By Leon Symons
Speaking up for the Israel Defence Force is unlikely to win many friends — but it has turned one man into the most unlikely new star on YouTube.
Colonel Richard Kemp was the commander of British forces in Afghanistan in 2003 and even he admits he is surprised by his new-found fame.
A video of a talk he gave last month to the Jerusalem Centre for Public Affairs with the somewhat sombre title of “Hamas, the Gaza War and Accountability under International Law” has been viewed more than 7,000 times, and a BBC interview he conducted during the Gaza War in January has been seen 55,000 times.
In both, he said that the IDF did more to safeguard the welfare of civilians during Operation Cast Lead “than any other army in the history of warfare”.
It is a message he has been repeating since the war in Gaza in January.
So why is this former senior British army officer publicly defending the Israeli army?
“The moment the IDF starts to do anything around military operations, they are condemned by the media. I have seen it over many years and as a professional soldier, I object to that,” said Col Kemp this week.
“I have worked alongside some of their officers and I have studied what they do. I’m not saying this because I ‘love’ the IDF; it is completely wrong for soldiers to be condemned in the way they are.
“I want to give an objective view on what they are doing and about the criticism levelled against them.”
He worked closely with the IDF as commanding officer in Afghanistan, when he discovered there was no set way of dealing with suicide attacks.
“I developed a policy with considerable input from the IDF. That policy was then adopted across the army and was used in Iraq as well as Afghanistan. The US experienced a high level of suicide attacks in Iraq and to a lesser extent in Afghanistan. We had some experience but not like the Israelis,” he said.
“In recent years, the fighting the Israelis have done in Lebanon and Gaza and elsewhere is very relevant to the kind of fighting that British forces have been doing since 2001 in Afghanistan and Iraq, as well as coping with our own terrorist problems at home.”
He said the IDF experience was rarely mentioned by fellow officers, most of whom have had little contact with it.
“If I’m asked about my views of what the IDF is, or to interpret what they are doing, I am more than happy to give them,” said Col Kemp, who has written several articles for the JC.
“Like every army, the IDF has got its problems.
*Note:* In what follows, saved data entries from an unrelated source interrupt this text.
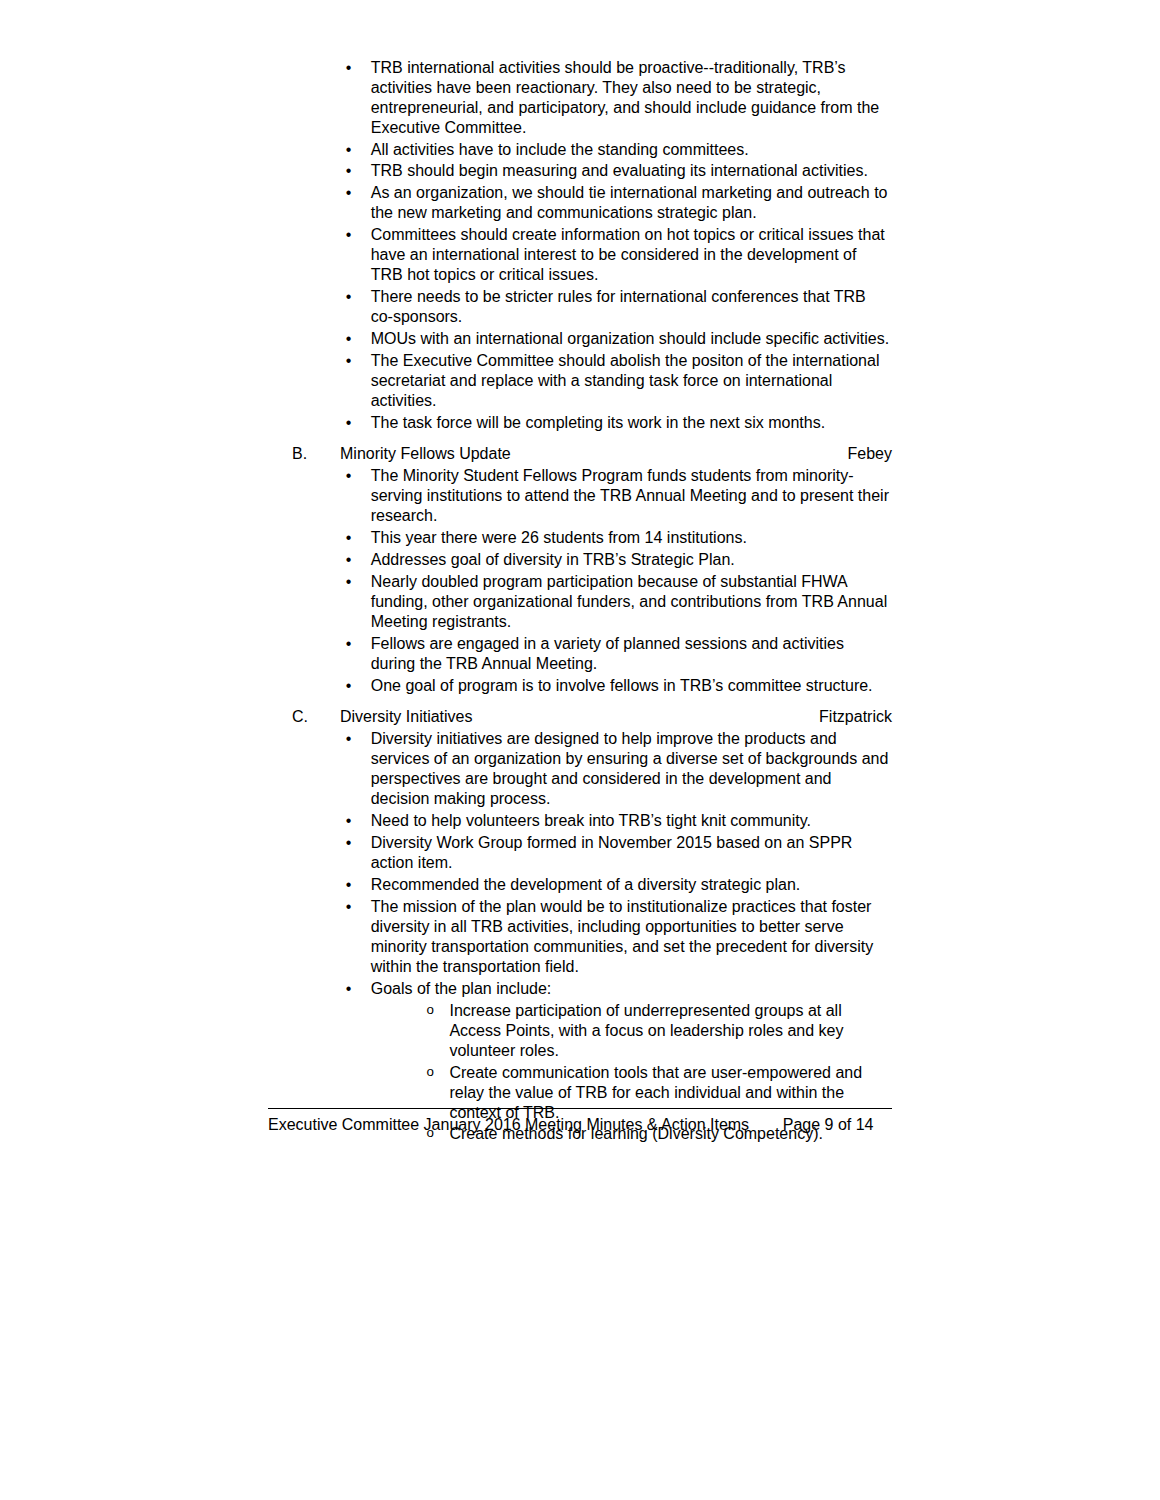TRB international activities should be proactive--traditionally, TRB’s activities have been reactionary. They also need to be strategic, entrepreneurial, and participatory, and should include guidance from the Executive Committee.
All activities have to include the standing committees.
TRB should begin measuring and evaluating its international activities.
As an organization, we should tie international marketing and outreach to the new marketing and communications strategic plan.
Committees should create information on hot topics or critical issues that have an international interest to be considered in the development of TRB hot topics or critical issues.
There needs to be stricter rules for international conferences that TRB co-sponsors.
MOUs with an international organization should include specific activities.
The Executive Committee should abolish the positon of the international secretariat and replace with a standing task force on international activities.
The task force will be completing its work in the next six months.
B. Minority Fellows Update Febey
The Minority Student Fellows Program funds students from minority-serving institutions to attend the TRB Annual Meeting and to present their research.
This year there were 26 students from 14 institutions.
Addresses goal of diversity in TRB’s Strategic Plan.
Nearly doubled program participation because of substantial FHWA funding, other organizational funders, and contributions from TRB Annual Meeting registrants.
Fellows are engaged in a variety of planned sessions and activities during the TRB Annual Meeting.
One goal of program is to involve fellows in TRB’s committee structure.
C. Diversity Initiatives Fitzpatrick
Diversity initiatives are designed to help improve the products and services of an organization by ensuring a diverse set of backgrounds and perspectives are brought and considered in the development and decision making process.
Need to help volunteers break into TRB’s tight knit community.
Diversity Work Group formed in November 2015 based on an SPPR action item.
Recommended the development of a diversity strategic plan.
The mission of the plan would be to institutionalize practices that foster diversity in all TRB activities, including opportunities to better serve minority transportation communities, and set the precedent for diversity within the transportation field.
Goals of the plan include:
Increase participation of underrepresented groups at all Access Points, with a focus on leadership roles and key volunteer roles.
Create communication tools that are user-empowered and relay the value of TRB for each individual and within the context of TRB.
Create methods for learning (Diversity Competency).
Executive Committee January 2016 Meeting Minutes & Action Items Page 9 of 14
They can of course improve on the way they do things but so can the British Army. Look at some of the horrendous things the British Army is doing, terrible things in Iraq that should not have been allowed.
“Of course mistakes are made and things happen but this is a democratically accountable government. I try to make my view objective.
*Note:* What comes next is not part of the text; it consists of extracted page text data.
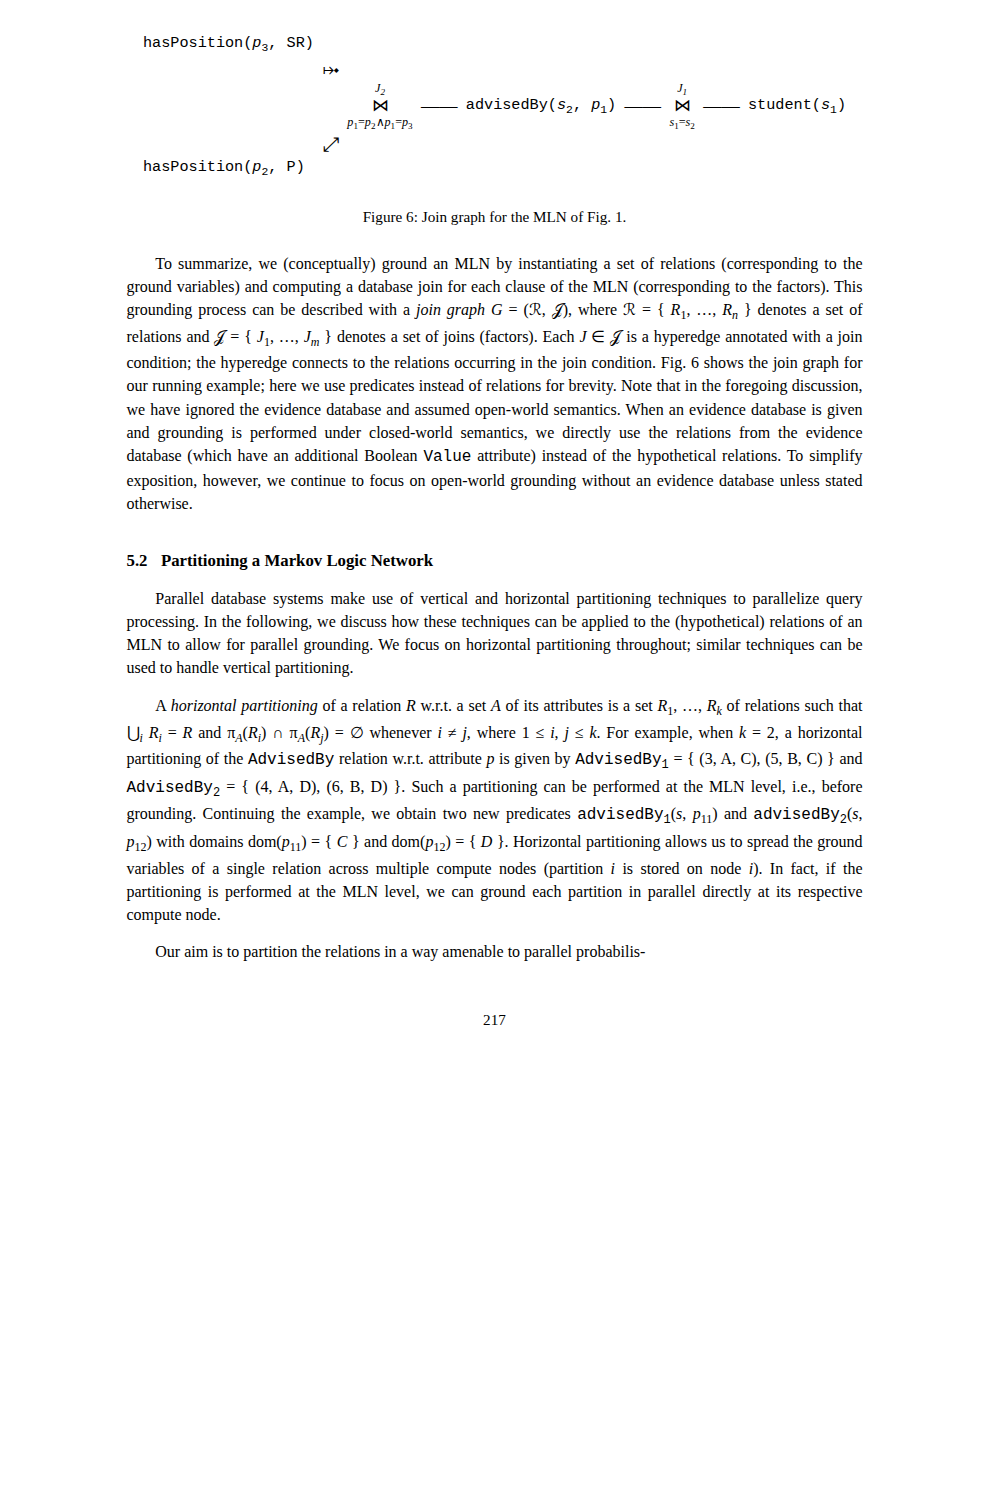| hasPosition( p 3 , SR) | | | | | | |
| | ⤠ | | | | | |
| | | J 2 ⋈ p 1 = p 2 ∧ p 1 = p 3 | —— | advisedBy( s 2 , p 1 ) | —— | J 1 ⋈ s 1 = s 2 | —— | student( s 1 ) |
| | ⤢ | | | | | |
| hasPosition( p 2 , P) | | | | | | |
Figure 6: Join graph for the MLN of Fig. 1.
To summarize, we (conceptually) ground an MLN by instantiating a set of relations (corresponding to the ground variables) and computing a database join for each clause of the MLN (corresponding to the factors). This grounding process can be described with a join graph G = (ℛ, 𝒥), where ℛ = { R1, …, Rn } denotes a set of relations and 𝒥 = { J1, …, Jm } denotes a set of joins (factors). Each J ∈ 𝒥 is a hyperedge annotated with a join condition; the hyperedge connects to the relations occurring in the join condition. Fig. 6 shows the join graph for our running example; here we use predicates instead of relations for brevity. Note that in the foregoing discussion, we have ignored the evidence database and assumed open-world semantics. When an evidence database is given and grounding is performed under closed-world semantics, we directly use the relations from the evidence database (which have an additional Boolean Value attribute) instead of the hypothetical relations. To simplify exposition, however, we continue to focus on open-world grounding without an evidence database unless stated otherwise.
5.2 Partitioning a Markov Logic Network
Parallel database systems make use of vertical and horizontal partitioning techniques to parallelize query processing. In the following, we discuss how these techniques can be applied to the (hypothetical) relations of an MLN to allow for parallel grounding. We focus on horizontal partitioning throughout; similar techniques can be used to handle vertical partitioning.
A horizontal partitioning of a relation R w.r.t. a set A of its attributes is a set R1, …, Rk of relations such that ⋃i Ri = R and πA(Ri) ∩ πA(Rj) = ∅ whenever i ≠ j, where 1 ≤ i, j ≤ k. For example, when k = 2, a horizontal partitioning of the AdvisedBy relation w.r.t. attribute p is given by AdvisedBy1 = { (3, A, C), (5, B, C) } and AdvisedBy2 = { (4, A, D), (6, B, D) }. Such a partitioning can be performed at the MLN level, i.e., before grounding. Continuing the example, we obtain two new predicates advisedBy1(s, p11) and advisedBy2(s, p12) with domains dom(p11) = { C } and dom(p12) = { D }. Horizontal partitioning allows us to spread the ground variables of a single relation across multiple compute nodes (partition i is stored on node i). In fact, if the partitioning is performed at the MLN level, we can ground each partition in parallel directly at its respective compute node.
Our aim is to partition the relations in a way amenable to parallel probabilis-
217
“A lot of people have an agenda and try to cast doubt on the IDF’s legality.”
Col Kemp, 50, joined the army straight from school in 1977 and retired after 30 years’ service in almost every war Britain has been involved in since he signed up, including both Gulf wars, Iraq, Bosnia and Northern Ireland.
He has even included references to the IDF’s advice on suicide attacks in a new non-fiction book called Attack State Red, due to be published in September, that gives an insight to the ordinary man in the street into what battle is like for soldiers.